Answer these questions using the forum post on a lock-free queue in C++11:
(a) What does the poster say the ringbuffer storage makes the queue?
(b) Which design did the poster model the queue closely on?
(c) In the queue's constructor, what value is each item's readable flag set to?
(Given text begins)
Lock-Free Multiple Producer/Consumer Queue in C++11
Asked Answered
S

4

18

I'm trying to implement a lock free multiple producer, multiple consumer queue in C++11. I'm doing this as a learning exercise, so I'm well aware that I could just use an existing open source implementation, but I'd really like to find out why my code doesn't work. The data is stored in a ringbuffer, apparently it is a "bounded MPMC queue".

I've modelled it pretty closely to what I've read of Disruptor. The thing I've noticed is that it works absolutely fine with a single consumer and single/multiple producers, it's just multiple consumers which seems to break it.

Here's the queue:

    template <typename T>
class Queue : public IQueue<T>
{
public:
    explicit Queue( int capacity );
    ~Queue();

    bool try_push( T value );
    bool try_pop( T& value );
private:
    typedef struct
    {
        bool readable;
        T value;
    } Item;

    std::atomic<int> m_head;
    std::atomic<int> m_tail;
    int m_capacity;
    Item* m_items;
};

template <typename T>
Queue<T>::Queue( int capacity ) :
m_head( 0 ),
m_tail( 0 ),
m_capacity(capacity),
m_items( new Item[capacity] )
{
    for( int i = 0; i < capacity; ++i )
    {
        m_items[i].readable = false;
    }
}

template <typename T>
Queue<T>::~Queue()
{
    delete[] m_items;
}

template <typename T>
bool Queue<T>::try_push( T value )
{
    while( true )
(Given text ends)
(Data to examine begins)
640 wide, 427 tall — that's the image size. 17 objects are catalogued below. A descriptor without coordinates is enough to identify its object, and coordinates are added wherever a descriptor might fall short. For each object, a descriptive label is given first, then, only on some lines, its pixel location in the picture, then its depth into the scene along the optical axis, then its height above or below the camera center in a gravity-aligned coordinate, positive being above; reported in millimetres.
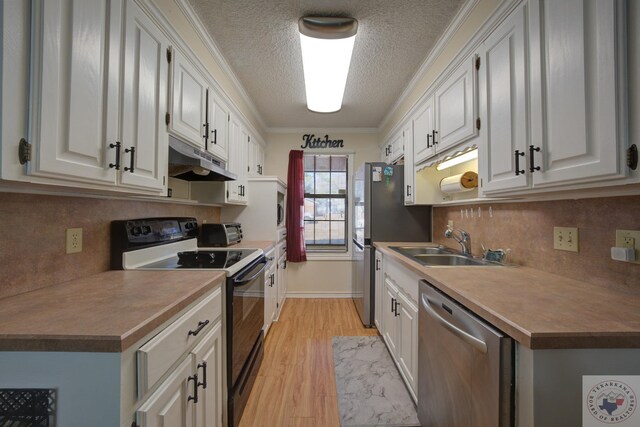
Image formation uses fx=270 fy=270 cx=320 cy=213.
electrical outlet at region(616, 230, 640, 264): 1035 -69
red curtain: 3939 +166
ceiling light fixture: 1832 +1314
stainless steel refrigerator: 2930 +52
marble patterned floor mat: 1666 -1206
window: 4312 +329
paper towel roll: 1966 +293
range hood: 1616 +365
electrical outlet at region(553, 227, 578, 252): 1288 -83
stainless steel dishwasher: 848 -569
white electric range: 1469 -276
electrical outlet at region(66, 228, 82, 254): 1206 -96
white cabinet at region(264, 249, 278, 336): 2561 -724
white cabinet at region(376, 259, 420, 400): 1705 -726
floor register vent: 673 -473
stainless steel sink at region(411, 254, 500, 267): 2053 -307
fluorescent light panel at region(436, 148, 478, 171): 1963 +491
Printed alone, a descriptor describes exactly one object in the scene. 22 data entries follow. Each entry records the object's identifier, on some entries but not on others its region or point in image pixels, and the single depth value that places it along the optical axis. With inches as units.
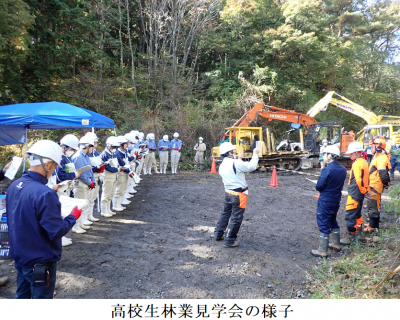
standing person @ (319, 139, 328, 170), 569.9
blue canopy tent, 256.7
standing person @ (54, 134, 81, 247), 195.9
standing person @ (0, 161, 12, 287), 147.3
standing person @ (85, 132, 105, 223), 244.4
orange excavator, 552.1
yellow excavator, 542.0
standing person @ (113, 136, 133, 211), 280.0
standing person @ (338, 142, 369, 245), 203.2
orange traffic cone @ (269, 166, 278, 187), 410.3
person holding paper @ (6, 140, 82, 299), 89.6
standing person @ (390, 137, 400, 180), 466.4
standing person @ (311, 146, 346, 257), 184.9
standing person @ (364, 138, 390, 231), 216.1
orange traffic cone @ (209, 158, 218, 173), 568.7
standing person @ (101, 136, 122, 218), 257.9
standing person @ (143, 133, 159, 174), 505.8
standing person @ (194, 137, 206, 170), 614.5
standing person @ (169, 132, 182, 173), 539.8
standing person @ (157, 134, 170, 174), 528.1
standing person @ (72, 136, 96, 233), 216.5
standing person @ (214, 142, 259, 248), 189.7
(Data to examine ends)
# [Written answer]
(a) A "bounded MPMC queue"
(b) Disruptor
(c) false